Hubble Captures Stunning New Dwarf Galaxy Close to the Milky Way

Pablo Tucker
February 3, 2019

NASA's Hubble Telescope was focusing on the globular star cluster NGC 6752 (which is located a mere 13,000 light-years away) when it captured the surprise find.

Only a fraction of the size of the Milky Way and incredibly faint, the so-called Bedin 1 system is considered a dwarf spheroidal galaxy-defined by their small size, low luminosity, and lack of dust and old stellar populations.

An global team of astronomers recently used the telescope to study white dwarf stars in the NGC 6752.

The Hubble Deep Field taken oven 10 consecutive days in 1995. Image NASA
The Hubble Deep Field taken oven 10 consecutive days in 1995. Image NASA

This composite image shows the location of the accidentally discovered dwarf galaxy Bedin 1 behind the globular cluster NGC 6752.

In the outer fringes of the area observed with Hubble's Advanced Camera for Surveys a compact collection of stars was visible. And after carefully measuring the brightness and temperature of the background stars, they realized they had found something special - an entire galaxy that was hidden by the glare of NGC 6752. And that's what makes Bedin 1 so interesting for astronomers.

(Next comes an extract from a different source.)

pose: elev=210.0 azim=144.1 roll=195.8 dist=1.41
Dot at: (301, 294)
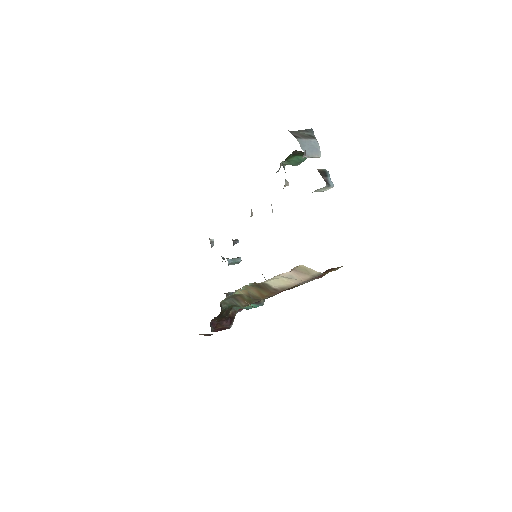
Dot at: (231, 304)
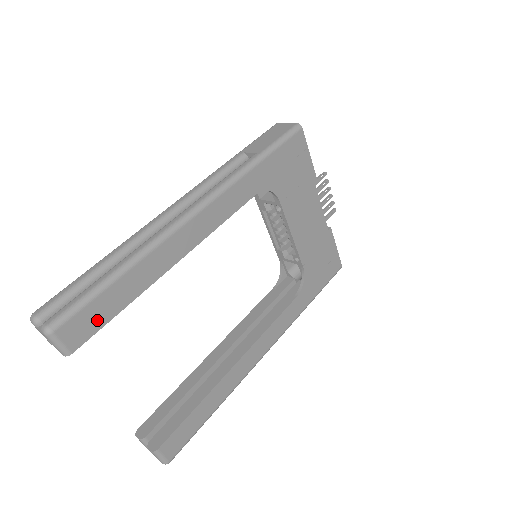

The object is classified as a dwarf spheroidal galaxy because it measures only around 3,000 light-years at its greatest extent (barely 1/30th the diameter of the Milky Way), and it is roughly a thousand times dimmer than the Milky Way.

Astronomers estimate Bedin 1's age at about 13 billion years and say it's been isolated from interactions with other galaxies. The lunar sample was brought to Earth from the Moon by the Apollo 14 astronauts. 36 galaxies of this type are already known to exist in the Local Group of Galaxies, 22 of which are satellite galaxies of the Milky Way. The researchers published their findings in the journal Monthly Notices of the Royal Astronomical Society: Letters.

The Hubble Team said: "While dwarf spheroidal galaxies are not uncommon, Bedin 1 has some notable features". Wonderful footage from NASA shows the camera zooming in on the "tiny" galaxy, dubbed "Bedin 1", surrounded by thousands of dazzling stars. Not only is it one of just a few dwarf spheroidals that have a well established distance but it is also extremely isolated.

Dubbed Bedin I in honor of its discoverer, the galaxy is comparatively small, faintly lit and amazingly ancient, reported Gizmodo.

This "loner galaxy" is about 30 million light years away, or 2,300 times farther away than the clusters in the foreground of the image. But the famed space telescope managed to find another galaxy recently.